## What you have to do:
When you reach the line containing "Register를 활용한 Data" in the entries below, start writing out each line exactly, and stop after the line containing "이전 stage의 output이".
:: Exercise data
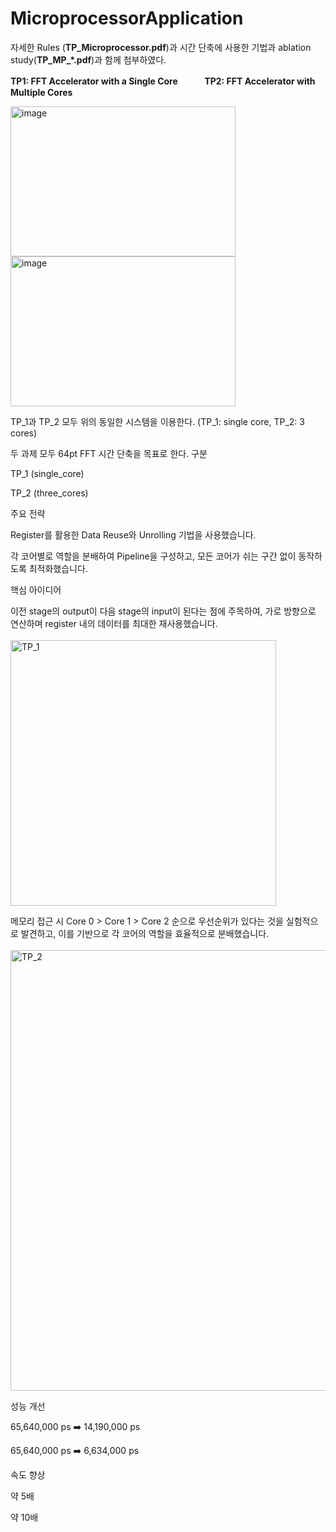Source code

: # MicroprocessorApplication
자세한 Rules (**TP_Microprocessor.pdf**)과 시간 단축에 사용한 기법과 ablation study(**TP_MP_*.pdf**)과 함께 첨부하였다.


**TP1: FFT Accelerator with a Single Core**   ㅤㅤㅤ**TP2: FFT Accelerator with Multiple Cores** 


<img width="360" height="240" alt="image" src="https://github.com/user-attachments/assets/f722fae9-80f3-4487-90f3-206604fc04f6" /> <img width="360" height="240" alt="image" src="https://github.com/user-attachments/assets/82ac7a00-9f5e-4239-a927-d7bea267f9bb" /> 

TP_1과 TP_2 모두 위의 동일한 시스템을 이용한다. (TP_1: single core, TP_2: 3 cores)




두 과제 모두 64pt FFT 시간 단축을 목표로 한다.
구분

TP_1 (single_core)

TP_2 (three_cores)

주요 전략

Register를 활용한 Data Reuse와 Unrolling 기법을 사용했습니다.

각 코어별로 역할을 분배하여 Pipeline을 구성하고, 모든 코어가 쉬는 구간 없이 동작하도록 최적화했습니다.

핵심 아이디어

이전 stage의 output이 다음 stage의 input이 된다는 점에 주목하여, 가로 방향으로 연산하며 register 내의 데이터를 최대한 재사용했습니다.<br><br><img width="425" alt="TP_1" src="https://github.com/user-attachments/assets/a03b6e20-818b-401c-87bd-10c32ea2c9fb">

메모리 접근 시 Core 0 > Core 1 > Core 2 순으로 우선순위가 있다는 것을 실험적으로 발견하고, 이를 기반으로 각 코어의 역할을 효율적으로 분배했습니다.<br><br><img width="705" alt="TP_2" src="https://github.com/user-attachments/assets/d4cda7ae-c4c7-4df4-90f9-0f87fcd7939d">

성능 개선

65,640,000 ps ➡️ 14,190,000 ps

65,640,000 ps ➡️ 6,634,000 ps

속도 향상

약 5배

약 10배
::::
## Problem solution:
Register를 활용한 Data Reuse와 Unrolling 기법을 사용했습니다.

각 코어별로 역할을 분배하여 Pipeline을 구성하고, 모든 코어가 쉬는 구간 없이 동작하도록 최적화했습니다.

핵심 아이디어

이전 stage의 output이 다음 stage의 input이 된다는 점에 주목하여, 가로 방향으로 연산하며 register 내의 데이터를 최대한 재사용했습니다.<br><br><img width="425" alt="TP_1" src="https://github.com/user-attachments/assets/a03b6e20-818b-401c-87bd-10c32ea2c9fb">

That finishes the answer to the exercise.